• Home
  • /
  • Meldungen
  • /
  • BFH bestätigt Abzugsverbot für Vermögensverwaltergebühren

02.05.2025

Meldung, Steuerrecht

BFH bestätigt Abzugsverbot für Vermögensverwaltergebühren

Trotz hoher Vermögensverwaltergebühren bleibt der Werbungskostenabzug bei Kapitaleinkünften tabu. Der Bundesfinanzhof hält die gesetzliche Regelung in § 20 Abs. 9 EStG für verfassungsgemäß – selbst bei über dem Sparerpauschbetrag liegenden Aufwendungen.

Beitrag mit Bild

©Gehkah/fotolia.com

Der Bundesfinanzhof (BFH) hat mit Beschluss vom 08.04.2025 (VIII B 79/24) entschieden, dass das Verbot des Werbungskostenabzugs bei Kapitalerträgen gemäß § 20 Abs. 9 EStG auch für Steuerpflichtige mit hohen Vermögensverwaltergebühren verfassungsrechtlich zulässig ist.

Streit um Vermögensverwaltergebühren

Ein Anleger hatte im Veranlagungszeitraum 2020 erhebliche Vermögensverwaltergebühren gezahlt, die über dem Sparerpauschbetrag lagen. Er wollte diese Kosten als Werbungskosten bei der Einkommensteuer geltend machen. Das Finanzgericht Sachsen-Anhalt wies die Klage ab, da § 20 Abs. 9 EStG einen Werbungskostenabzug bei Kapitalerträgen generell ausschließt – nur der Sparerpauschbetrag wird berücksichtigt.

Kein Grund für erneute Prüfung durch den BFH

Der BFH wies die Nichtzulassungsbeschwerde gegen das Urteil des Finanzgerichts als unbegründet zurück.

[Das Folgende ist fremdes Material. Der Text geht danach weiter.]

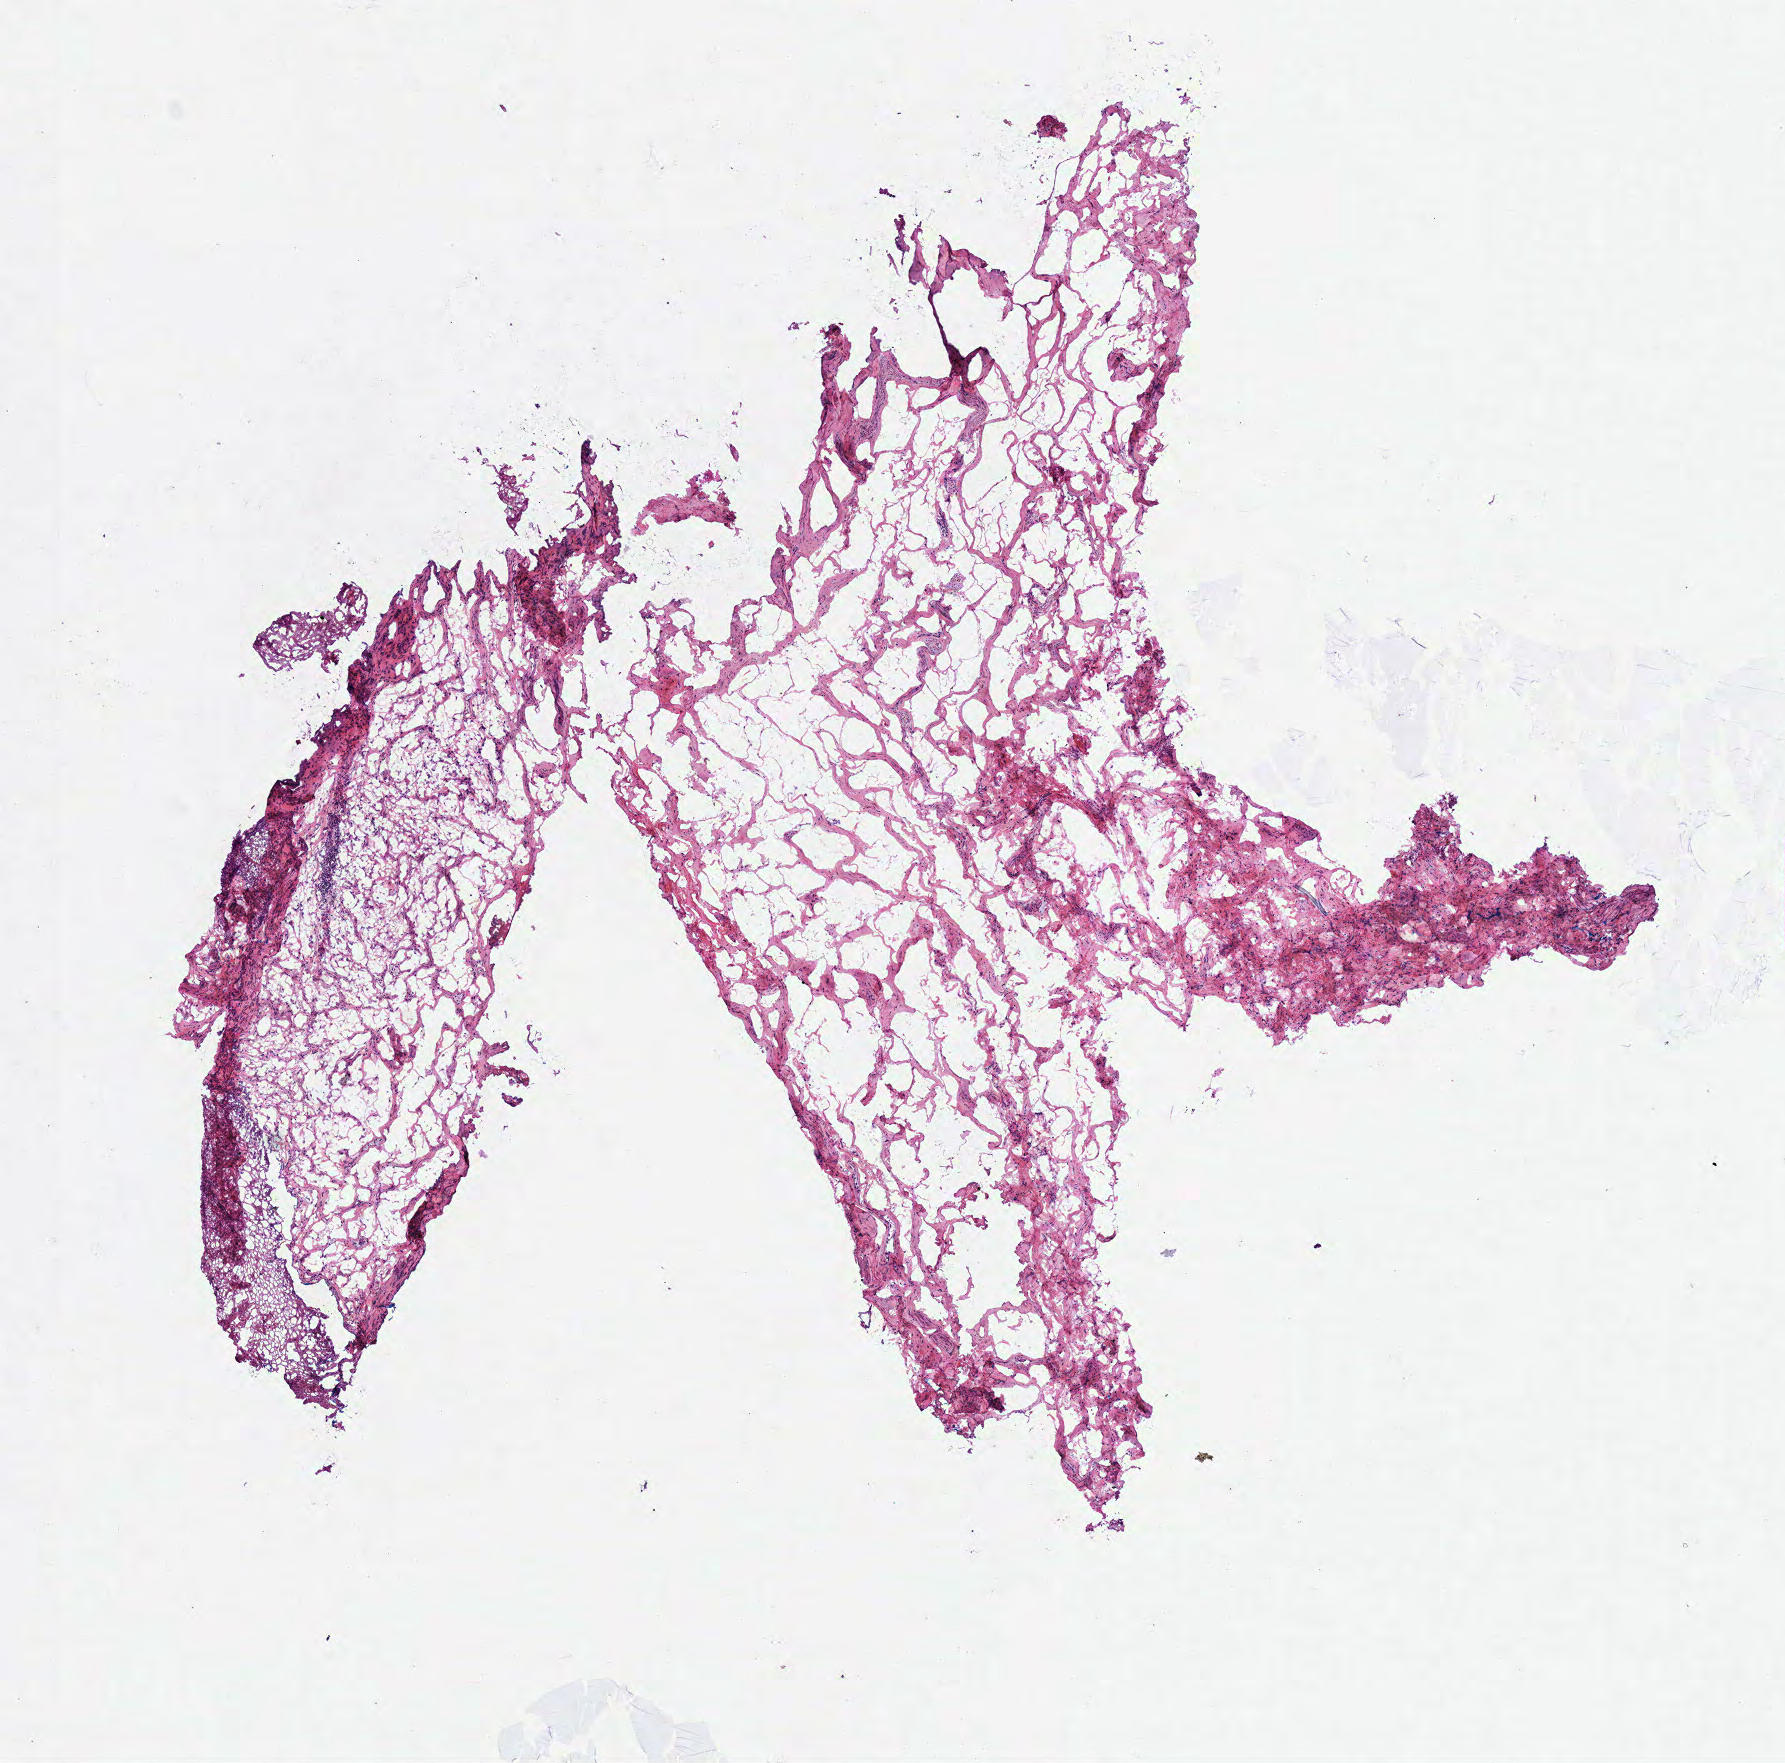
Whole-slide histology image, H&E — low-resolution overview of the scanned area, about 7.0 x 6.9 mm (from a 40x scan). Frozen section. Sample: solid tissue normal (non-tumour tissue), head and neck. Patient: male, age at initial diagnosis 49 years.
• this section: solid tissue normal sample (biorepository sample class)
• patient diagnosis: Squamous cell carcinoma, NOS (overlapping lesion of lip, oral cavity and pharynx)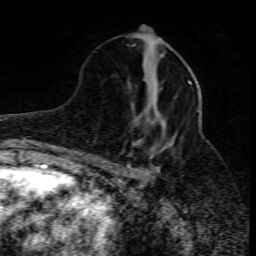
Breast MRI (dynamic contrast-enhanced), one axial slice. Slice 35 of 80 in the series (ordered by position). Cropped to one breast. Dynamic contrast-enhanced series, time point 2 of 10 at this slice position (early post-contrast). 1.5 T. TE 4.3 ms, TR 10.1 ms. 256 × 256 image matrix, field of view 160 × 160 mm. Female patient.
Outlined on this slice (semi-automatically segmented with operator editing):
- enhancing-tissue mask used for the functional tumour volume (all voxels passing the contrast-enhancement thresholds inside the analysis volume; usually the tumour): bounding box (x1, y1, x2, y2) in pixels: (121, 80, 199, 177)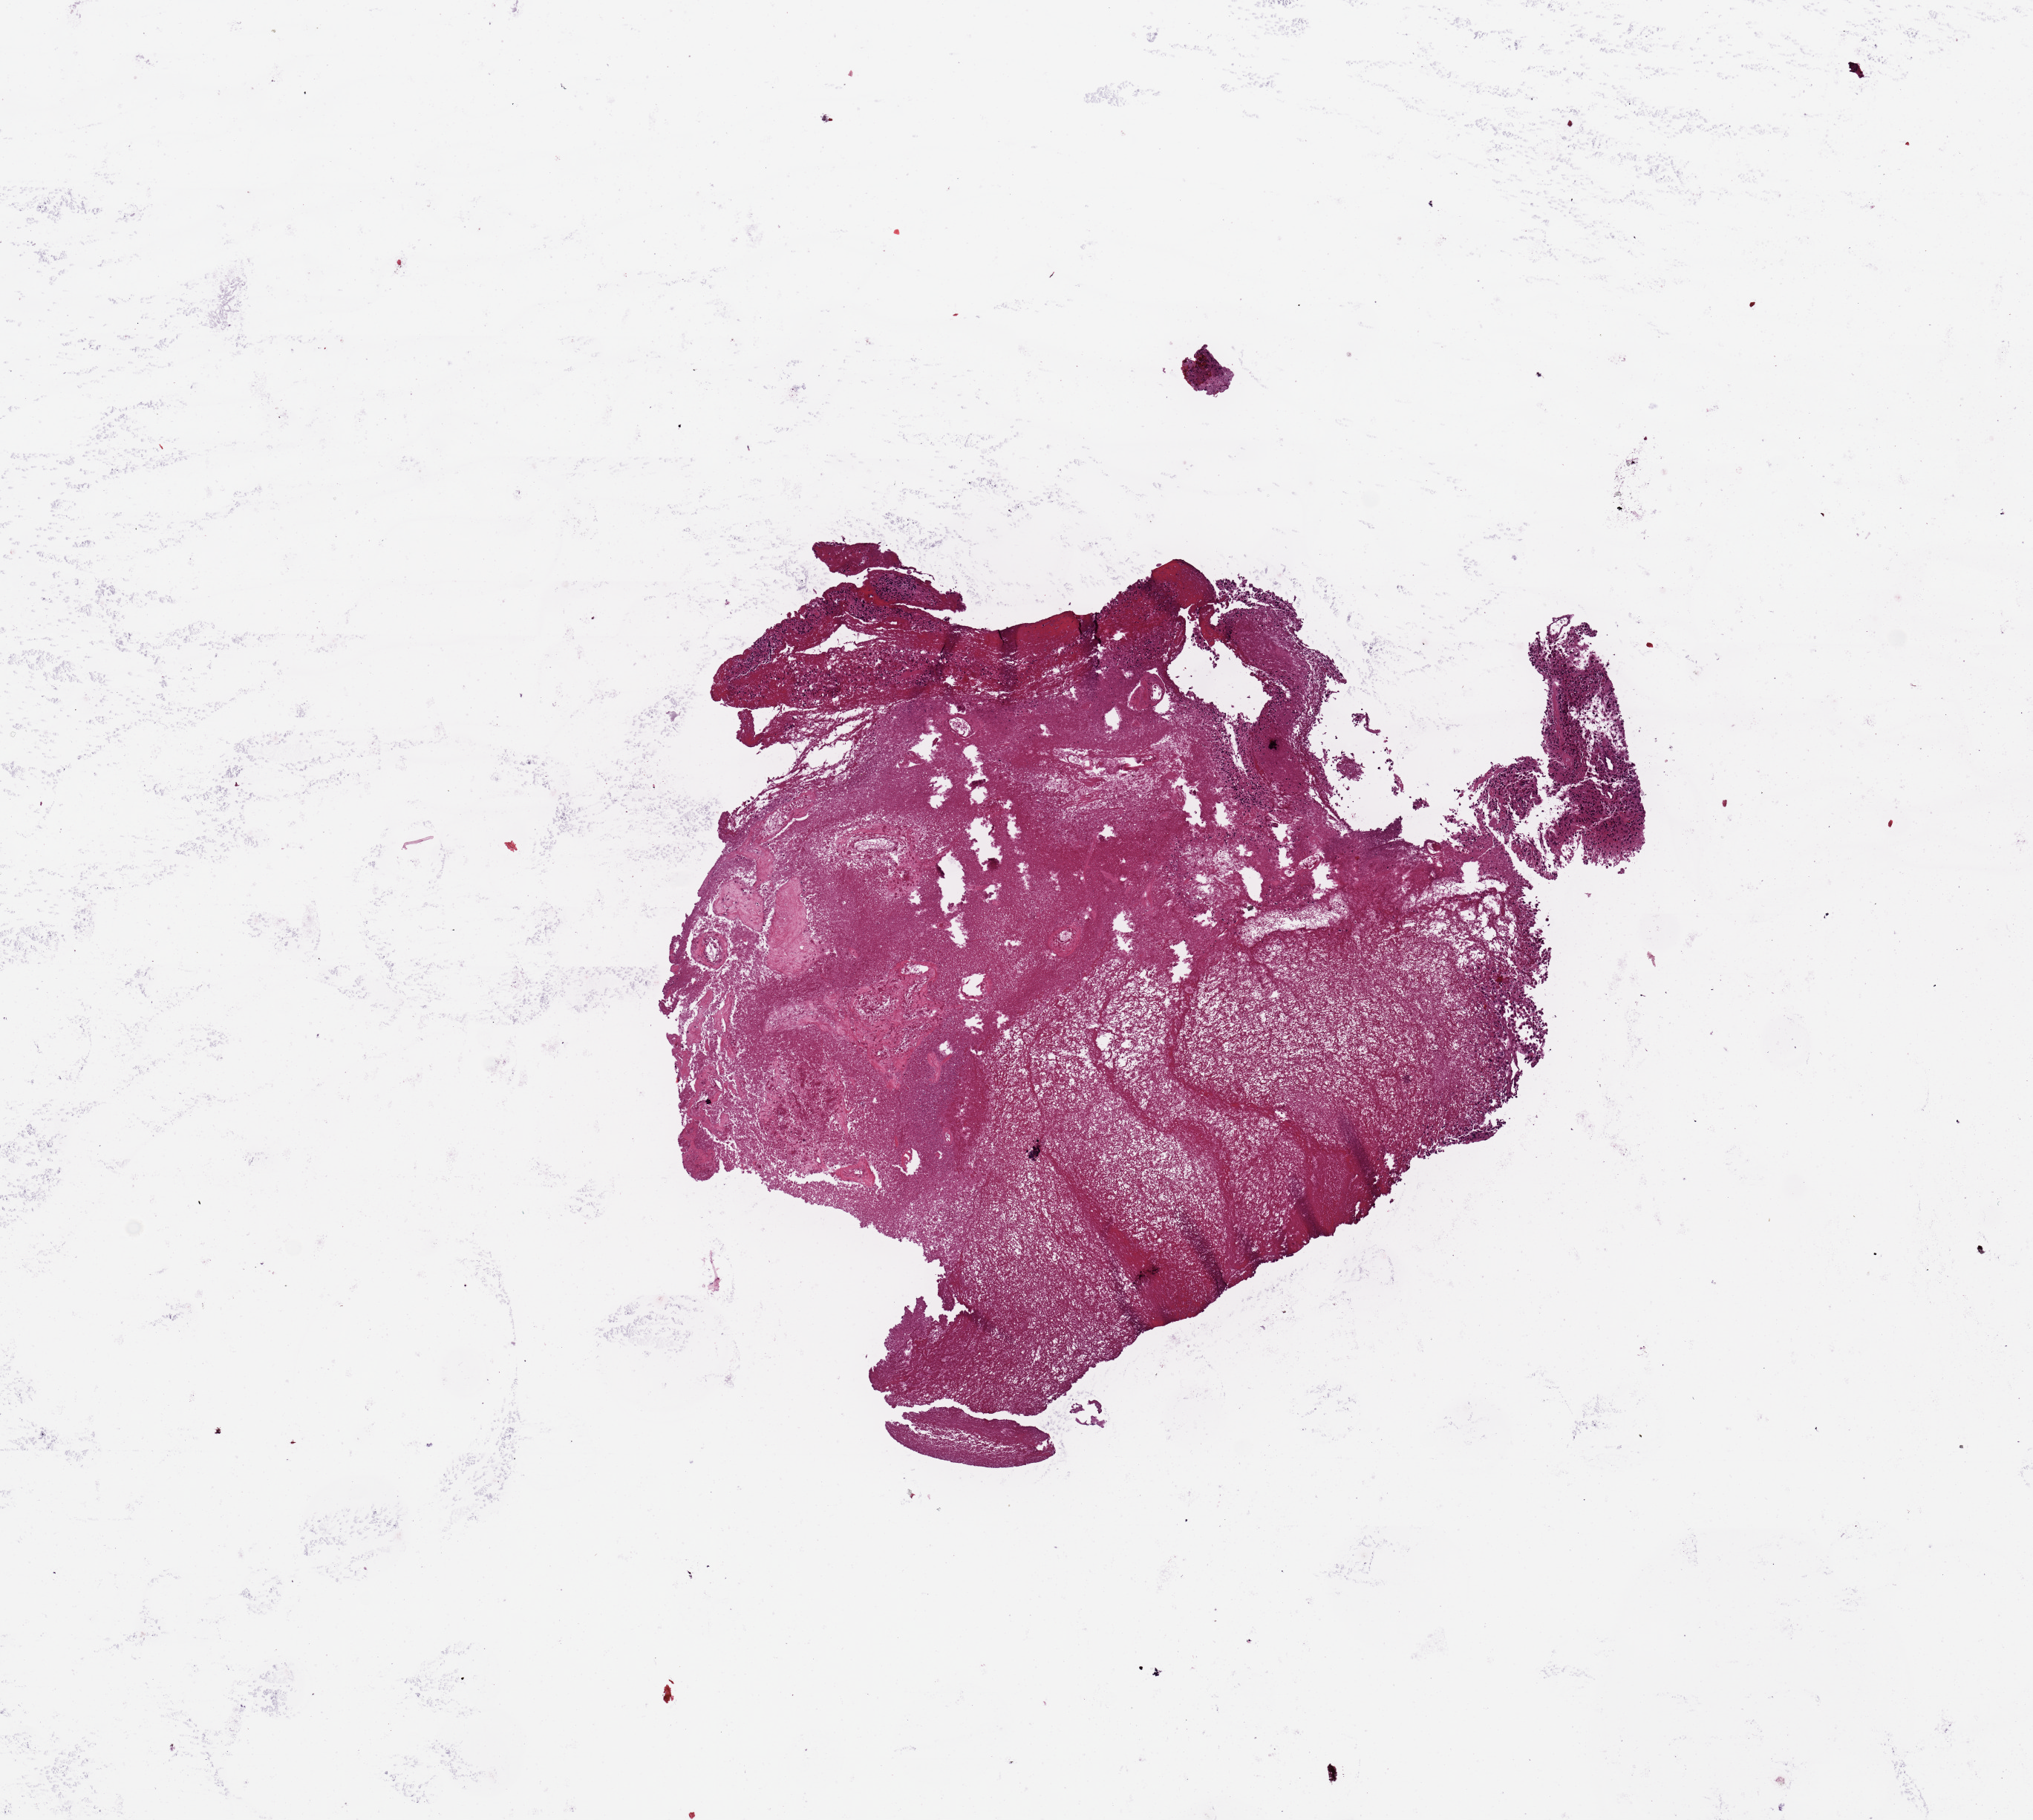
Digitized H&E tissue section (whole slide), a low-resolution overview of the entire scanned area, about 10.8 x 9.7 mm (acquisition: 20x scan); tumour tissue sample, sampled site: brain. Male, 64 y/o. Pathologist review of this section (percent, as recorded): tumour nuclei 30%, necrosis 80%.
Diagnosis: Glioblastoma. Primary tumour site (as recorded): temporal lobe.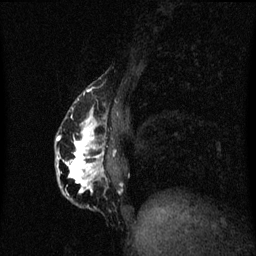
Breast MRI (dynamic contrast-enhanced), one sagittal slice; position 19 of 60 along the scan axis; dynamic contrast-enhanced series, image 2 of 3 at this slice position (ordered by acquisition); 1.5 T; TE 4.2 ms, TR 8.4 ms; 2 mm slice thickness; 256 × 256 image matrix, field of view 200 × 200 mm. Patient: female, 40 years.
Structures marked on this image (semi-automatically segmented with operator editing):
- analysis volume of interest (the breast-tissue region the enhancement analysis was run in; not a lesion): bounding box [x1, y1, x2, y2] px = [56, 84, 113, 209]
- tumour enhancement mask (voxels above the 70 % enhancement threshold inside the analysis volume of interest): [56, 108, 105, 193]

Das Werbungskostenabzugsverbot sei eine zulässige Typisierung, auch für Anleger mit hohen Kapitalerträgen. Der Gesetzgeber habe sich im Zuge der Einführung der Abgeltungsteuer für eine pauschale Vereinfachung entschieden, um Verwaltungsaufwand zu reduzieren. Diese Systementscheidung schließe den individuellen Werbungskostenabzug aus.

Keine verfassungswidrige Ungleichbehandlung

Der Kläger hatte argumentiert, das Abzugsverbot verstoße gegen den Gleichbehandlungsgrundsatz (Art. 3 Abs. 1 GG), insbesondere weil bestimmte pauschale Vermögensverwaltergebühren laut Finanzverwaltung anteilig doch als Anschaffungs- oder Veräußerungskosten anerkannt werden könnten. Der BFH sah hierin jedoch keine verfassungsrechtlich relevante Ungleichbehandlung, sondern einen Unterschied in der Zuordnung und Schätzung von Transaktionskosten, der nicht auf eine gesetzliche Regelung, sondern auf Verwaltungspraxis beruhe.

Der BFH bestätigte jedoch seine bisherige Rechtsprechung und sah keine neue verfassungsrechtliche Fragestellung, die eine Revision rechtfertigen würde. Das Abzugsverbot bleibt daher auch für Vielanleger mit hohen Gebühren bindend. Anleger können lediglich den Sparerpauschbetrag geltend machen – individuelle Werbungskosten bleiben außen vor.


BFH vom 24.04.2025 / RES JURA Redaktionsbüro (vcd)

Weitere Meldungen


Meldung

sdecoret/123rf.com


26.06.2026

KI-Diskriminierung: Reicht das AGG noch aus?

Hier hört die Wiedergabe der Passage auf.